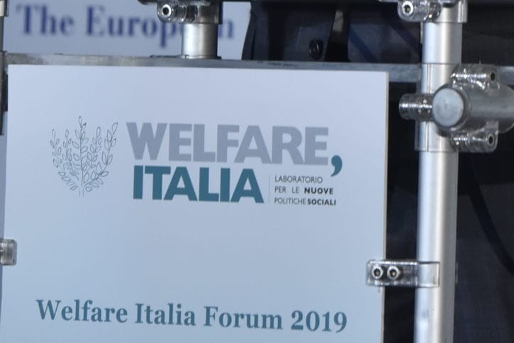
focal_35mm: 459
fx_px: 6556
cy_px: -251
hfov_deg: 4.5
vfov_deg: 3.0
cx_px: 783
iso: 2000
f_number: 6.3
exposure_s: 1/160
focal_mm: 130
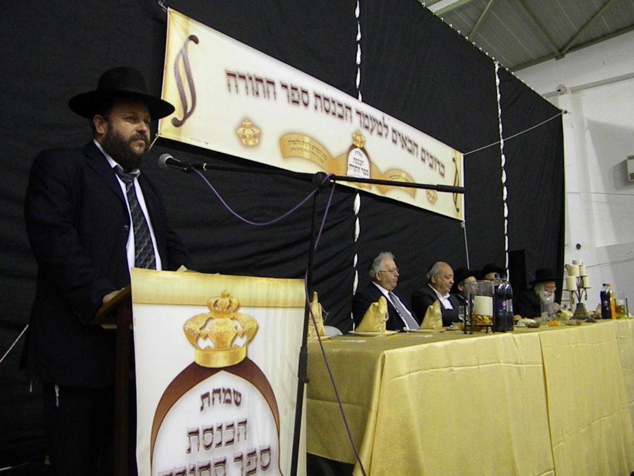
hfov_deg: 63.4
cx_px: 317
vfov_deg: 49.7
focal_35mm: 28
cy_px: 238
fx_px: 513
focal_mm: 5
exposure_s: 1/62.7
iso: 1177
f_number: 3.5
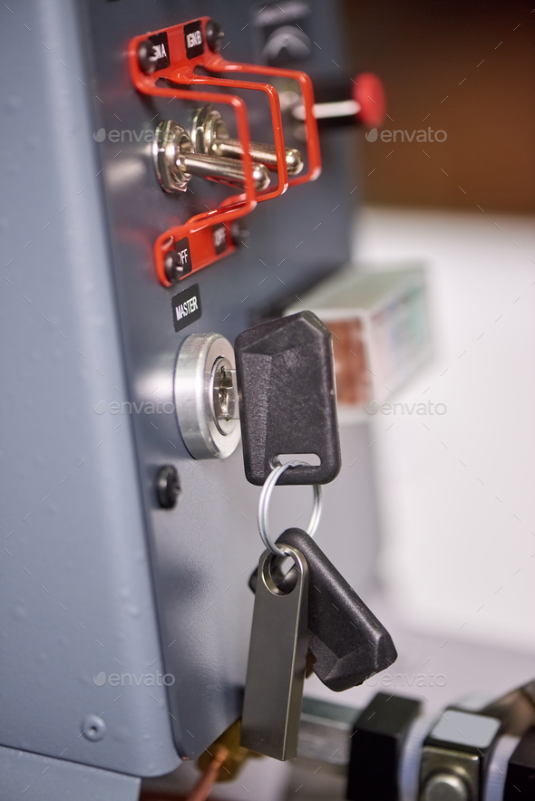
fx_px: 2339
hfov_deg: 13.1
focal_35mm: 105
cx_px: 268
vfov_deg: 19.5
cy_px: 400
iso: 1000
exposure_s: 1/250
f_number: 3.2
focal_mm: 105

INSTRUCTION
Retype, word for word, only the line holding "f_number: 3.5" and the lines after it through the final line of the listing above, and leave every picture out.

WRITTEN ANSWER
f_number: 3.5
fx_px: 2339
hfov_deg: 13.1
focal_35mm: 105
cx_px: 268
vfov_deg: 19.5
cy_px: 400
iso: 1000
exposure_s: 1/250
f_number: 3.2
focal_mm: 105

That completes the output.